Three Consecutive ₹500 Crore Hits
Jio Studios has achieved a significant milestone in the Indian film industry, with three consecutive movies each earning over ₹500 crore net domestically. This powerful streak includes Stree 2 (2024), Dhurandhar (2025), and the recently released Dhurandhar: The Revenge (2026). The films show remarkable consistency in delivering commercially successful content. Stree 2 hit ₹500 crore in just 18 days in 2024, later reaching ₹600 crore—a first for a solo Hindi language film. Dhurandhar followed in 2025, crossing the ₹500 crore mark in a swift 15 days and enjoying a 100-day run. Dhurandhar: The Revenge is now continuing this trend, surpassing ₹500 crore in its first week. Despite its lengthy 3-hour, 49-minute runtime, the film has shown strong weekday performance and is aiming for ₹600 crore, boosted by recent festive collections for Ugadi and Gudi Padwa.
Beyond Box Office: Integrating Content
Jio Studios' string of film successes points to Reliance Industries' larger strategy: weaving content into its expanding digital and entertainment empire. While box office numbers are strong, the real investor interest lies in how these films boost Reliance’s various businesses, from streaming services to digital platforms. The studio’s strategy of supporting unique stories, such as the horror-comedy Stree and the spy thriller Dhurandhar, goes against typical industry trends. It focuses on distinctive ideas that connect with a wide audience, supporting Reliance's goal of being a top content provider across all platforms.
Indian Entertainment Market: Growth & Rivals
Jio Studios is making waves in a fast-growing Indian media and entertainment sector. The industry expanded by about 8% annually in 2023, reaching $27.9 billion, largely fueled by digital services. The Indian box office hit a record ₹13,395 crore in 2025, with Hindi films a major contributor. Other studios like Yash Raj Films (YRF) and T-Series also see success, but with different strategies. Private firm YRF focused on profits with fewer films, achieving a 16.29% net margin in FY24-25 on ₹415 crore revenue. T-Series produces many films, generating high total revenue but lower average earnings per movie compared to YRF. Reliance’s own strategy combines its huge Jio subscriber base and digital network. The recent creation of JioStar, merging Viacom18 and Star India with significant RIL backing, further strengthens its market position.

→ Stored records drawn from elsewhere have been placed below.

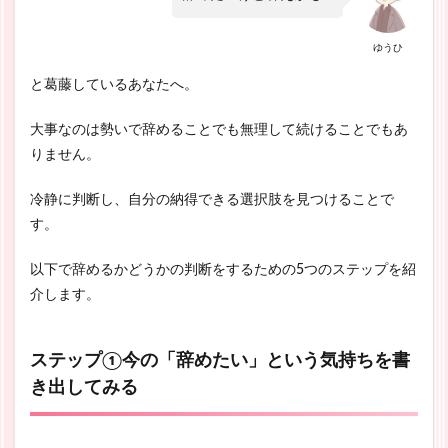
ゆうひ
と葛藤しているあなたへ。
大事なのは勢いで辞めることでも無理して続けることでもあ
りません。
冷静に判断し、自分の納得できる選択肢を見つけることで
す。
以下で辞めるかどうかの判断をするための5つのステップを紹
介します。
ステップ①今の「辞めたい」という気持ちを書
き出してみる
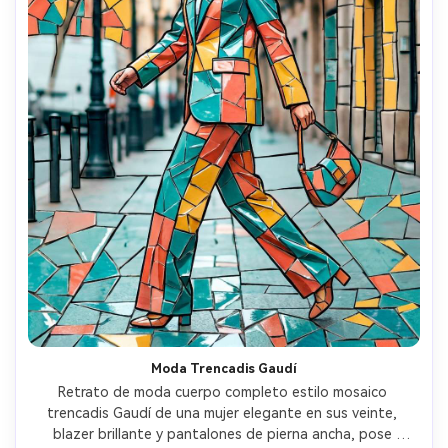
Moda Trencadis Gaudí
Retrato de moda cuerpo completo estilo mosaico 
trencadis Gaudí de una mujer elegante en sus veinte, 
blazer brillante y pantalones de pierna ancha, pose 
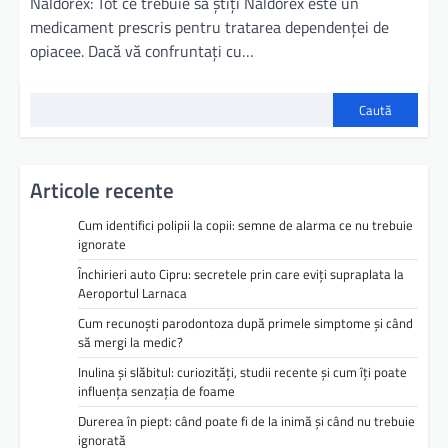
Naldorex: Tot ce trebuie să știți Naldorex este un
medicament prescris pentru tratarea dependenței de
opiacee. Dacă vă confruntați cu…
Caută
Articole recente
Cum identifici polipii la copii: semne de alarma ce nu trebuie
ignorate
Închirieri auto Cipru: secretele prin care eviți supraplata la
Aeroportul Larnaca
Cum recunoști parodontoza după primele simptome și când
să mergi la medic?
Inulina și slăbitul: curiozități, studii recente și cum îți poate
influența senzația de foame
Durerea în piept: când poate fi de la inimă și când nu trebuie
ignorată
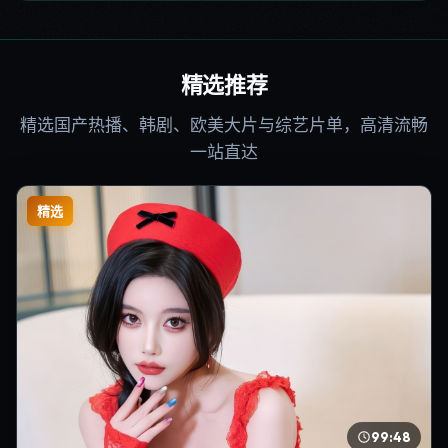
精选推荐
精选国产热播、韩剧、欧美大片与综艺片单，高清流畅
一站直达
精选
99:48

Reliance Industries: Financial Strength
Reliance Industries Limited (RIL), the parent company, shows a strong financial standing. As of March 2026, RIL's market value is around ₹19.12 trillion. Its Price-to-Earnings (P/E) ratio over the last twelve months has been between 21.7 and 24.9, suggesting its market valuation is consistent with its past levels. Analysts generally view RIL positively, with a consensus 'Strong Buy' rating and price targets indicating potential growth. RIL's various business segments, from oil and gas to retail and digital services, offer a stable base, with media and entertainment becoming a key growth area. The company’s Q4 FY25 results highlighted steady growth in its telecom and retail operations, emphasizing its diverse income sources.
Investor Concerns: Sustaining Profitability
Even with the strong box office performance, investors are focusing on Jio Studios' ability to turn these film hits into lasting profits beyond ticket sales. Making big movies, particularly long ones like Dhurandhar: The Revenge, involves high expenses. RIL's integrated model allows for promotion and revenue opportunities through platforms like JioCinema and JioHotstar. However, long-term financial success depends on managing content costs effectively and finding varied revenue streams. Concerns remain about the profit margins from content licensing and subscriptions versus the large production costs. The wider Indian film industry also faces issues, like higher ticket prices and fewer moviegoers, suggesting revenue growth might rely on price hikes rather than audience numbers. Jio Studios' next challenge will be balancing its unique content strategy with strong financial returns across its media business.